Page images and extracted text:
========================================

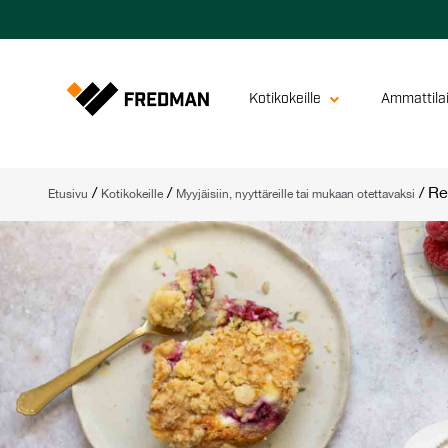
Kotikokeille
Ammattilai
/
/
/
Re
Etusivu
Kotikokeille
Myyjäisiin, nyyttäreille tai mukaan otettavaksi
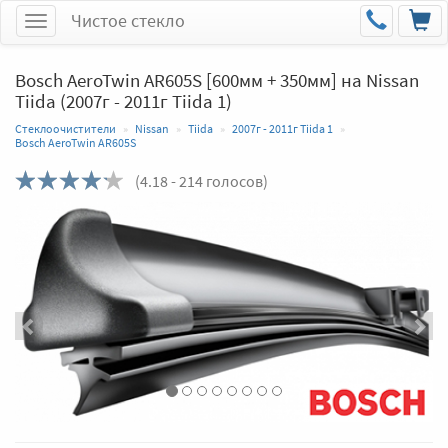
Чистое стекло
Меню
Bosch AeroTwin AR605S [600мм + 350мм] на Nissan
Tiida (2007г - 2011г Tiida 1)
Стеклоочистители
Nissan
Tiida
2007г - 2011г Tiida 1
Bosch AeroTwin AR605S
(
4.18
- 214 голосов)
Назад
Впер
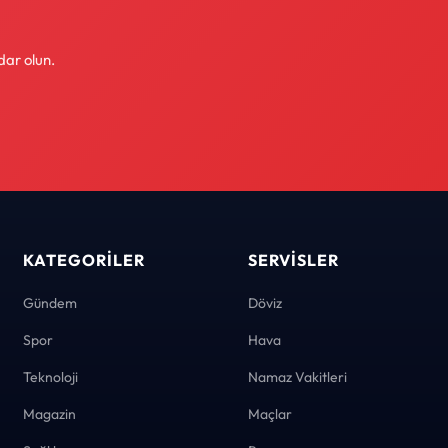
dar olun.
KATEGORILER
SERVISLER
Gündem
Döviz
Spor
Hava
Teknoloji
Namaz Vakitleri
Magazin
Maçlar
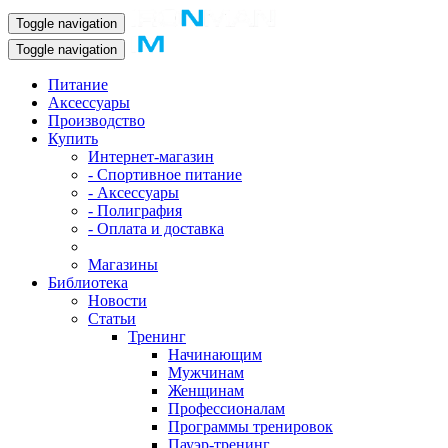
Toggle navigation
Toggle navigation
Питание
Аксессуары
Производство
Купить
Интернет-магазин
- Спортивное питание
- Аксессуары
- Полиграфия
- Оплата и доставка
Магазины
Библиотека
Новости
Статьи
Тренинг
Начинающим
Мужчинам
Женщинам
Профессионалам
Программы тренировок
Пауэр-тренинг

========================================

- **Your task**: Repeat every line above precisely; pictures do not belong in the copy.

- **Exercise answer**:
Kotikokeille
Ammattilai
/
/
/
Re
Etusivu
Kotikokeille
Myyjäisiin, nyyttäreille tai mukaan otettavaksi
Чистое стекло
Меню
Bosch AeroTwin AR605S [600мм + 350мм] на Nissan
Tiida (2007г - 2011г Tiida 1)
Стеклоочистители
Nissan
Tiida
2007г - 2011г Tiida 1
Bosch AeroTwin AR605S
(
4.18
- 214 голосов)
Назад
Впер
dar olun.
KATEGORILER
SERVISLER
Gündem
Döviz
Spor
Hava
Teknoloji
Namaz Vakitleri
Magazin
Maçlar
Toggle navigation
Toggle navigation
Питание
Аксессуары
Производство
Купить
Интернет-магазин
- Спортивное питание
- Аксессуары
- Полиграфия
- Оплата и доставка
Магазины
Библиотека
Новости
Статьи
Тренинг
Начинающим
Мужчинам
Женщинам
Профессионалам
Программы тренировок
Пауэр-тренинг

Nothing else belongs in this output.